Upon taking the dean of students position at Castleton in 1980, he describes the circumstances as less than desirable.

“The facility was in horrible shape. Dorm life was terrible; there was a lot of vandalism, and disruptive behavior. I’ve always loved challenges and clearly, there were a lot here,” he said.

But after only three years of hard work and dedication to the institution, the challenges had already begun to be overcome.  The retention rate went from a loss of 29 percent the fall of 1980 to a steady 7 percent by the end of his third year as dean of students.

“It was a lot of work, in fact I’ve never worked harder in my life, but it felt meaningful,” he said.

While Mark will be leaving the Castleton College community, he and his wife, Nancy, plan to remain here in the town of Castleton in the home where they’ve raised their children.

“I feel very, very fortunate that I have been able to stay in the same community, to raise my kids here, allow my wife to get equally settled into her own profession — she’s been an elementary principle for 20 plus years — without having to disrupt all of that, I’ve been able to have these constant opportunities and challenges,” he said.

And even with all of the challenges and progress made here at Castleton in 32 years, he credits the student body and the institutional goals for distinct successes.

“So what am I most proud of? One is that we’ve preserved that culture on campus where we treat each other respectfully… I’m very proud of the college’s commitment to students who haven’t yet realized their potential,” he said.  

Who will succeed Dean Mark? The decision is ultimately up to President Dave Wolk, but Mark is quick to place few expectations on his successor.

“My hope is that they enjoy this job as much as I have.  But I think it’s wrong for an individual who’s departing to place expectations on his or her successor,” he said.

Mark hopes that the college will continue to thrive and cater to students, modern knowledge and civic engagement. He believes that the school still has improvements to make and that, “…most students need, or will benefit more from, engaging pedagogies and approaches to designing courses and classroom experiences that really force students to participate, to do the work of the discipline, not just listen to people talk about the work of the discipline,” he said.
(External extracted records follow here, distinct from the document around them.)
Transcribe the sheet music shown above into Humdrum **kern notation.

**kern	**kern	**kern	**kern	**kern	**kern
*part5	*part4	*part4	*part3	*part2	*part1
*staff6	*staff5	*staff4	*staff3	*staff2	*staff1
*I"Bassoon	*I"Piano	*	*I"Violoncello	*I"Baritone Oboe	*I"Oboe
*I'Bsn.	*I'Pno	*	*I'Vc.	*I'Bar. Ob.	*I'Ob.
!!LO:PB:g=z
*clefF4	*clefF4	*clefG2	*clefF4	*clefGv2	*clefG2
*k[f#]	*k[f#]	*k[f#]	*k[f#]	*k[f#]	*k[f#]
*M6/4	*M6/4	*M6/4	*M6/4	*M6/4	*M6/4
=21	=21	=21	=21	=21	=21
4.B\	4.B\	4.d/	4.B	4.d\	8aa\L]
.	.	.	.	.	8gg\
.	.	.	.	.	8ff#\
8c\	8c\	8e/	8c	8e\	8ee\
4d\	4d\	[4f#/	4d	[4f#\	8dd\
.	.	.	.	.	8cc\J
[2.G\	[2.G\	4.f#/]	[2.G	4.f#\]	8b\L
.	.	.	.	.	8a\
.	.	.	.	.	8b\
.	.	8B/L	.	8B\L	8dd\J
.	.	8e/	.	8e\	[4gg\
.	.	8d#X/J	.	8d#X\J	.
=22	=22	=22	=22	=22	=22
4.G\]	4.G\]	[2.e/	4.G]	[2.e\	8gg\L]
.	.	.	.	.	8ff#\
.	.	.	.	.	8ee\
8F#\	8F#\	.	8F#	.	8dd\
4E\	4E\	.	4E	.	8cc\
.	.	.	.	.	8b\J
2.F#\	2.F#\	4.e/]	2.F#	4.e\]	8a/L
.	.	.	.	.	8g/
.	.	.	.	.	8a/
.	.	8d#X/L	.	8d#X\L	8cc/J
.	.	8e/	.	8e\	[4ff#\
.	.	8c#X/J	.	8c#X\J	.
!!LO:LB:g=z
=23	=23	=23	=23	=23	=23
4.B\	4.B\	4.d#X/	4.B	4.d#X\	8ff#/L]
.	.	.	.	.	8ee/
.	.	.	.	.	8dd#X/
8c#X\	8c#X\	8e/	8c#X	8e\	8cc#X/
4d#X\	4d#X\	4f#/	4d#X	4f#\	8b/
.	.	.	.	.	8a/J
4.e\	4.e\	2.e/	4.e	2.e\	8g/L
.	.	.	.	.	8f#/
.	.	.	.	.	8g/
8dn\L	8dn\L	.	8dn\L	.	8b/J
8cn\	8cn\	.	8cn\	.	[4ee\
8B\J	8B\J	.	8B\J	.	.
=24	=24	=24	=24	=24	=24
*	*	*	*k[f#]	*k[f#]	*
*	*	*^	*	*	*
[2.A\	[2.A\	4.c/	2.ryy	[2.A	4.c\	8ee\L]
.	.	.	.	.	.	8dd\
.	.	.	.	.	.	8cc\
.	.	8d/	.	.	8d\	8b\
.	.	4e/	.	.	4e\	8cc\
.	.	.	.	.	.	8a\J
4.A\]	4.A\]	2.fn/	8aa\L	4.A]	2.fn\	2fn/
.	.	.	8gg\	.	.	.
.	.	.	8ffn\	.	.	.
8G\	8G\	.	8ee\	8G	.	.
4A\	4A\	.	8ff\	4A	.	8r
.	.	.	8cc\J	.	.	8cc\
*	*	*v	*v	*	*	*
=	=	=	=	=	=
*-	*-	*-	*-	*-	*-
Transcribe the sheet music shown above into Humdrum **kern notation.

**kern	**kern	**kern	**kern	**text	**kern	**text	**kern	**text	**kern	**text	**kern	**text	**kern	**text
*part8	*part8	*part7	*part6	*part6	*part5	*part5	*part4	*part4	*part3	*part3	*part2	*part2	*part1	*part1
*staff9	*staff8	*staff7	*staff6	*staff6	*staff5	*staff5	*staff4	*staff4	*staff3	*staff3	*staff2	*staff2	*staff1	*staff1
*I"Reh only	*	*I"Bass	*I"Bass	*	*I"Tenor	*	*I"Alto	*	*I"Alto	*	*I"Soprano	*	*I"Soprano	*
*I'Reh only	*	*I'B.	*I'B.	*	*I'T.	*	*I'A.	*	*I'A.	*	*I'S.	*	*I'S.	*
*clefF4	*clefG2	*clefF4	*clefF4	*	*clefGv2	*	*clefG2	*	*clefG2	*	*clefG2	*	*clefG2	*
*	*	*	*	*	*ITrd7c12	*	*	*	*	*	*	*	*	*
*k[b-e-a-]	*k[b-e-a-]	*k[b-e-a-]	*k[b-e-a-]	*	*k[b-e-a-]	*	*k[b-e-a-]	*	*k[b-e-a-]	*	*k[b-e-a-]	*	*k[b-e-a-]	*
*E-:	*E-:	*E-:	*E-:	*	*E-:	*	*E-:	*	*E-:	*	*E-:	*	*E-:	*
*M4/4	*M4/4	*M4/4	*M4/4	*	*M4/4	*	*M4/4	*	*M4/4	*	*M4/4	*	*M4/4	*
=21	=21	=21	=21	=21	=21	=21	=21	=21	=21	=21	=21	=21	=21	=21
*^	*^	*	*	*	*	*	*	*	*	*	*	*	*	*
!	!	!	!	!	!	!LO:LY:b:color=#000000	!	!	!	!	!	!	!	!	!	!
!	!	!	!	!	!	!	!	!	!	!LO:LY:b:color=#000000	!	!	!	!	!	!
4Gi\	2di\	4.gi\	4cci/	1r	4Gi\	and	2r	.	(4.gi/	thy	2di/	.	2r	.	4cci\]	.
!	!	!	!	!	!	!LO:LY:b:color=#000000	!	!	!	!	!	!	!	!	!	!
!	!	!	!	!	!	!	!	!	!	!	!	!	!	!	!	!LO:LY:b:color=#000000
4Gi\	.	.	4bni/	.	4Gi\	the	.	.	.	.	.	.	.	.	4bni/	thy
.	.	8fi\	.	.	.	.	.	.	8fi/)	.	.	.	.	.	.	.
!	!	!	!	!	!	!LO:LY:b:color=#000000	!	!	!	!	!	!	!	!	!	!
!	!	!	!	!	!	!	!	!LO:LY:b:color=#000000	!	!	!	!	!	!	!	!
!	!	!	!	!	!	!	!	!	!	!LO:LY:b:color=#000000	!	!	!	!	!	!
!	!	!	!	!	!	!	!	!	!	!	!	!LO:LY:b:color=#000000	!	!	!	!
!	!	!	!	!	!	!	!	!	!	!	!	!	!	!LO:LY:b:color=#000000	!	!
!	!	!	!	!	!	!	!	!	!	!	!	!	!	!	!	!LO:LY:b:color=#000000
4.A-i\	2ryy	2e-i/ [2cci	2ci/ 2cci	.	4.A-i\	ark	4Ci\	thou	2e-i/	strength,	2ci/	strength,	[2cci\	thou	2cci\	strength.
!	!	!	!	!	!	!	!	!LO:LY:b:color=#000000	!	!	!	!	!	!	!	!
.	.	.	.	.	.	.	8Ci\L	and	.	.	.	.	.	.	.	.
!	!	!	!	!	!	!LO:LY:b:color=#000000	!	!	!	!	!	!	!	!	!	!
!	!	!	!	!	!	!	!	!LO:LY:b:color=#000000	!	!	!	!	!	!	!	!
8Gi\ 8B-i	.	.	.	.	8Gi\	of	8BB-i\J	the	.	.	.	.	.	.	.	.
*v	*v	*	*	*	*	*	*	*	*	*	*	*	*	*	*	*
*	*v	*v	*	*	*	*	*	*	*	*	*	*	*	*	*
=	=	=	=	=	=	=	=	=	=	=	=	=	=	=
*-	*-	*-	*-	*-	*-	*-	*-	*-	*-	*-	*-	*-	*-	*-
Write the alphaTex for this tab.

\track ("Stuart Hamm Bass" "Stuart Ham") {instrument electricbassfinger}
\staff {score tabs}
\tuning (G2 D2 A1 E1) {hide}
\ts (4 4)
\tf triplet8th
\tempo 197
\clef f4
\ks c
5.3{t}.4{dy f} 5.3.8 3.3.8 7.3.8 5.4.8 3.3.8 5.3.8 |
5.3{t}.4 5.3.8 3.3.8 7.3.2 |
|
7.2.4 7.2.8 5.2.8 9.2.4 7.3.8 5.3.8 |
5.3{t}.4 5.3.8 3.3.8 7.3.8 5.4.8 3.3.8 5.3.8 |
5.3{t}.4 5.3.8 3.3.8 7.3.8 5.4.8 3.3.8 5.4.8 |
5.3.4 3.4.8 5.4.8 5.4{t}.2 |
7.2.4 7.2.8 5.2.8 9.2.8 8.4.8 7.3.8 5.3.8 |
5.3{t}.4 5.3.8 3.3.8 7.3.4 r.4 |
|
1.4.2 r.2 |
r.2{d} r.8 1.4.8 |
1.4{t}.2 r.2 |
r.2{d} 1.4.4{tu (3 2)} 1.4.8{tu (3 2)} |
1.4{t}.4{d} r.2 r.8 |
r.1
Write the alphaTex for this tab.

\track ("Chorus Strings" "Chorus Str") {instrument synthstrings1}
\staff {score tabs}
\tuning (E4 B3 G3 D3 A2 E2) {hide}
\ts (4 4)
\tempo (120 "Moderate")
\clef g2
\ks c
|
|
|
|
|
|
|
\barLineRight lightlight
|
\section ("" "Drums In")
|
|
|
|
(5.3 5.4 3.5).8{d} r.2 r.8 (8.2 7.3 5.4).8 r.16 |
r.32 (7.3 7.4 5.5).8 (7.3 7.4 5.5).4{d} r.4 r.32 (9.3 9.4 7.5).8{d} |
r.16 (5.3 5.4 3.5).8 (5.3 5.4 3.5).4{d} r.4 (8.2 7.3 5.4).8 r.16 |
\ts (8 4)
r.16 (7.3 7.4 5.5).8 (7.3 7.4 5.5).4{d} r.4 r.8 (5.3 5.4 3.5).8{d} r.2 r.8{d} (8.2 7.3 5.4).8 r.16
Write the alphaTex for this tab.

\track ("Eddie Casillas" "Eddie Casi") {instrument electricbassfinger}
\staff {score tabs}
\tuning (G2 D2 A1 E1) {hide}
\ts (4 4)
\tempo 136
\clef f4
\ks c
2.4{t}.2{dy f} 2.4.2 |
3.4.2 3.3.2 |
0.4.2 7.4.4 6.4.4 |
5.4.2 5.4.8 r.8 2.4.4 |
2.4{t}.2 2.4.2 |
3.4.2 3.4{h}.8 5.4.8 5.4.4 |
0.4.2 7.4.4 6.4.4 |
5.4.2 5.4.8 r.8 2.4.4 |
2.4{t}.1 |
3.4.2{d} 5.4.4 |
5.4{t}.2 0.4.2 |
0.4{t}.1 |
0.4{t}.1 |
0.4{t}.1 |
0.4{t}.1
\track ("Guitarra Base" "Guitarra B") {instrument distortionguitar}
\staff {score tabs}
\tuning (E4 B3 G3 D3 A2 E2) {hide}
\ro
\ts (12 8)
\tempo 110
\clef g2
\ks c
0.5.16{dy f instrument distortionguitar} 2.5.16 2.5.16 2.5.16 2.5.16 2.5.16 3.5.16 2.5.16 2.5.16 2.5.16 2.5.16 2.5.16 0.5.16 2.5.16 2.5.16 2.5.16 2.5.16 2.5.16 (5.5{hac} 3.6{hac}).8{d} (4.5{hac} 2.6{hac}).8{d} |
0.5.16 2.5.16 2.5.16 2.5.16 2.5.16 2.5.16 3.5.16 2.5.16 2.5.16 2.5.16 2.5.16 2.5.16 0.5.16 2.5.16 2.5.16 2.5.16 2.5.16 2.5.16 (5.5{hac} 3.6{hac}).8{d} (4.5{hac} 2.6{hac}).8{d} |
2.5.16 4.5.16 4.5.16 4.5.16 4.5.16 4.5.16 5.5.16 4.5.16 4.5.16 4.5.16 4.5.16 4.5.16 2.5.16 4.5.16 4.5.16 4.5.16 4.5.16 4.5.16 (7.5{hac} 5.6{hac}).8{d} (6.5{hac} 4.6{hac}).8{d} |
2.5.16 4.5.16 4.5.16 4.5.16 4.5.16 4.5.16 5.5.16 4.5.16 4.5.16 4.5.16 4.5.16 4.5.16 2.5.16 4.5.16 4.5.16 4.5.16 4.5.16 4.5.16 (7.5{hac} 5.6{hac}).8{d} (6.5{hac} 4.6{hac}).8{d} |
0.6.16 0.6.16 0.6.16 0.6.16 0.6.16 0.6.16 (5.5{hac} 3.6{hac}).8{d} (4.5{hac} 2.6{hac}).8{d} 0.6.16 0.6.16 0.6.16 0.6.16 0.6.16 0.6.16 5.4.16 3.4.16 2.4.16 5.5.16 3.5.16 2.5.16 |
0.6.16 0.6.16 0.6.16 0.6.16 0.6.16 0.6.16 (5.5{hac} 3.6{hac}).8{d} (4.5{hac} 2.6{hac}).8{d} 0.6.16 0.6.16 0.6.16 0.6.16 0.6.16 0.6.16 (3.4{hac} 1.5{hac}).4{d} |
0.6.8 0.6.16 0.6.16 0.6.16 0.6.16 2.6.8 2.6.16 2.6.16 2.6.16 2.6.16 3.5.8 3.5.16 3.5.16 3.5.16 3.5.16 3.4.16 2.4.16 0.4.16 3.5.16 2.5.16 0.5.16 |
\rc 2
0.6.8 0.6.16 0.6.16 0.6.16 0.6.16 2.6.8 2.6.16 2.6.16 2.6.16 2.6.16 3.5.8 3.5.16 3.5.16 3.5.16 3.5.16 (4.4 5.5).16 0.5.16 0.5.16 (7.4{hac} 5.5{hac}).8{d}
Beyond Mark’s contributions and hopes for this institution, there is simply Joe. Familiar to many by his various and always colorful bowties and often brilliantly tinted pants, his academic achievements here are not the essence of his presence.

“Joe is Castleton. He sleeps, eats, and breathes Castleton. He is, in reality, Mr. Castleton,” raves administrative assistant, Rita Geno. “He’ll be impossible to replace, he’s too knowledgeable. He will be sincerely missed.”

Wolk echoed Geno. “I’ve known Joe in many capacities over the years and it would be unfair to name any of his achievements as the best. If I mention one, I have to leave something out,” Wolk said.

He said Mark has been essential to the development of this school and that, though we will continue as a college, he will be greatly missed not only for his achievements here, but for his vast knowledge and appreciation for Castleton State College history and traditions.

“He has been essential and excellent in the academic leadership of this college over the last three decades,” boasts Wolk.

    As far as retirement, Mark says he’ll be happy to just be retired.

“I’ve been working probably an average of 60 hours a week for a long, long, time. In a way I wish I could just have that time back. I’m most looking forward to reading during daytime hours. I would like to take some courses, learn how to speak Spanish and indulge in things like biking, building, and kayaking.”

His wife, Nancy, is scheduled to retire on approximately the same day and Mark looks forward to more time with her, perhaps traveling, if it’s in the budget.